If you want to go fast, go alone. If you want to go far, go together.
It’s a popular quote that’s usually misattributed. Business leaders use it to sell speeches and books about teamwork. And it’s usually right: you need a team to build a large, stable business.
But there’s a big difference between a group and a team. And there’s a huge difference between a team and a committee. Why does this matter outside of proper language? Because it’s always time to go fast.
A team is a group of individuals working in the same direction. Their work might overlap a little, but each has responsibility for doing one or two things. If each person does their thing, the whole project moves forward. That means every person is accountable individually.
A group is one unit. It’s a collection of people working on one thing at a time. That means consensus instead of accountability. It means that every opinion has to be weighed equally; it means tying the anchor of politics to your speedboat. People are attracted to groups because there’s no personal accountability: failure is spread across everyone. No one ever gets fired. The company slouches forward, an inch at a time.

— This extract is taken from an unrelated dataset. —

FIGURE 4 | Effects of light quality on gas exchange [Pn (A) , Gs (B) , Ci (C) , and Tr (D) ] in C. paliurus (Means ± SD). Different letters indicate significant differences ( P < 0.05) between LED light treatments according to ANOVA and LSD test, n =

A committee is a group without accountability or investment. They’re usually spending someone else’s money, and everyone has an agenda beyond moving the mission forward. The committee pulls the company in several directions at once. The dominant personality usually pulls everyone their way.
If you want to go fast, go alone. At least for a little while.
Entrepreneurs don’t struggle from lack of ideas; they struggle from too many ideas. They don’t always benefit from more opinions.
I’m a huge believer in mentorship, because I hate wasting time. I pay over $100,000 every year for excellent mentorship.
And none of my best mentors ever gave me a single good idea. Not one.
Instead, they helped me narrow my focus, and take the steps necessary to achieve one thing at a time. Then we moved on to the next one.
Of course, we talk through strategies and scenarios. We role-play conversations a lot. Sometimes my mentor plays Devil’s Advocate; sometimes she questions my decisions. But she never says “here’s a brand new business idea for you!” because she knows I already have too many. Good mentors remove paralysis.
Committees do the opposite. They induce paralysis. Everyone on the committee wants to be heard; everyone has their own ax to grind. And they’re usually on the committee because they’re a good person, and their ideas warrant consideration. So ideas are considered. Opinions are heard, because they’re valid. Debates are held because smart people disagree. Everyone wants the best; everyone is trying really hard. But they’re not pulling in the same direction.
Your business is not a democracy.
Before you can go far OR fast, you need a solid team.
That doesn’t mean your team has to share the same projects, or reach consensus, or agree all the time. It doesn’t even a team has to agree with YOU all the time. I love my team. They’re not scared to tell me when I’m wrong. But if I made up a committee for every decision, I wouldn’t be leading; I’d be hiding. I’d be trying to share the blame. So sometimes I sprint ahead a step or two, and then come back to tell the team what lies ahead.
Good leaders know that a good team will take them far; but that sometimes, it’s time to go fast. Sometimes you’re better off alone. Godspeed.